There is a possibility I had completely forgotten about before: a white dwarf. Many white dwarfs are hot, with temperatures up to about 100,000 K or so. However, they do cool - albeit slowly, as they have small surface areas. This cooling takes a long time, but some white dwarfs have become cooler than the Sun. WD 0346+246 is a famous case, with a surface temperature of about 3900 K (Hambley et al. 1997).
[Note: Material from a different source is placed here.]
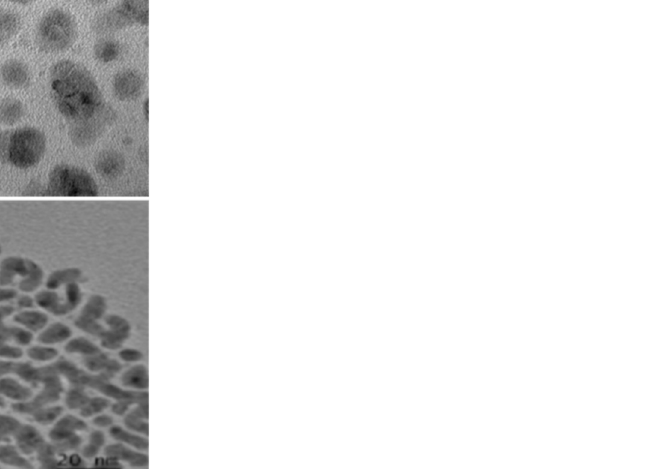
Figure 7. Transmission electron microscopy (TEM) images of Ag ( a ) and Au ( b ) nanoparticles.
This implies that white dwarfs with temperatures like that of the Sun do exist; moreover, they're small. The same group measured WD 0346+246 to have a radius roughly that of the Earth, which is extraordinary - certainly less than that of EBLM J0555-57Ab. The problem, of course, is that white dwarfs don't undergo fusion. Indeed, the degeneracy of the matter inside a white dwarf means that fusion reactions are unstable, and can lead to novae and Type Ia supernovae.
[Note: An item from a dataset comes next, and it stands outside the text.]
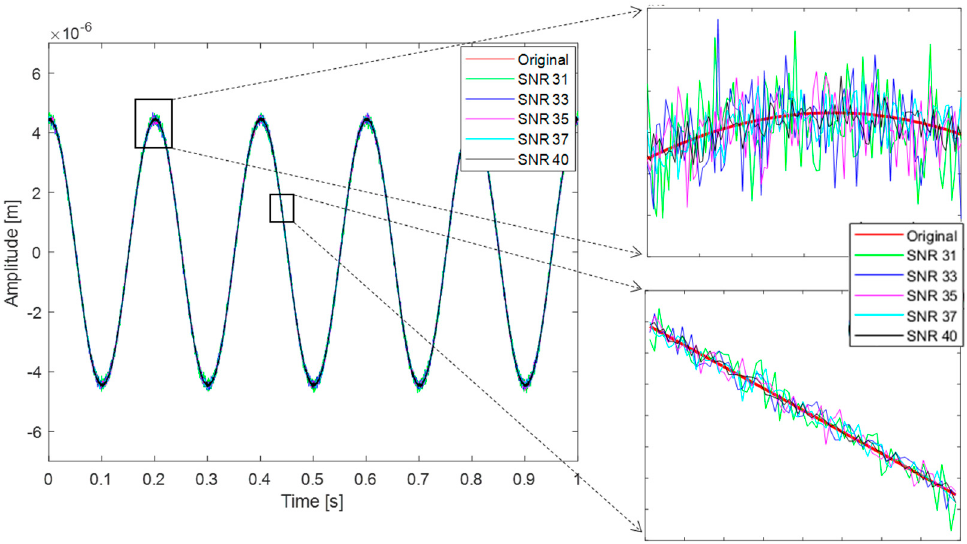
Figure 4. Effect of different values of sound-to-noise-ratio (SNR) on the signals obtained from the simulation model.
• Deuterium fusion doesn't require anywhere near as much mass as hydrogen fusion. Could you get the correct spectrum out of a deuterium-burning brown dwarf? – Mark Nov 20 '18 at 21:34
• so, the subdwarfs of the same apprx. R of sol, since lower density, would have lower L & T, right -implying R must be larger to to compensate? (great answer, by the way) – theRiley Nov 20 '18 at 22:09
• @Mark No, you couldn't. Brown dwarfs have surface temperatures of maybe 1000-2000 K at the most, with many around 500-1000-ish K. Maybe there are individual peculiar examples I'm not aware of, but it certainly seems unlikely. – HDE 226868 Nov 20 '18 at 22:55
• @theRiley Thanks! Subdwarfs in general will have smaller radii, period. They do span a large temperature range, and can have spectral types up to O - and therefore could actually be decently luminous - but G-type subdwarfs, and those of similar spectral types, will be small and cool, and therefore not as bright as a main sequence star of the same spectral type/temperature. – HDE 226868 Nov 20 '18 at 22:57
• @Mark A natural brown dwarf, probably not; something constructed on purpose? Perhaps. You'd have to do the math on the equilibrium conditions. Getting the resources to build something like this is a bit different to the scale of our constructions, of course. – Luaan Nov 21 '18 at 11:42

The mass of a star is directly related to how hot its surface is, which in turn, is responsible for the wavelengths of light it emits (This is called Black-Body Radiation).

As a main sequence G2V star, the sun has a surface temperature of 5778 K. A smaller main sequence star will be cooler and therefore redder. A larger star will be hotter, and therefore whiter.

The only stars that will emit the same wavelengths as the sun are those that have the same mass.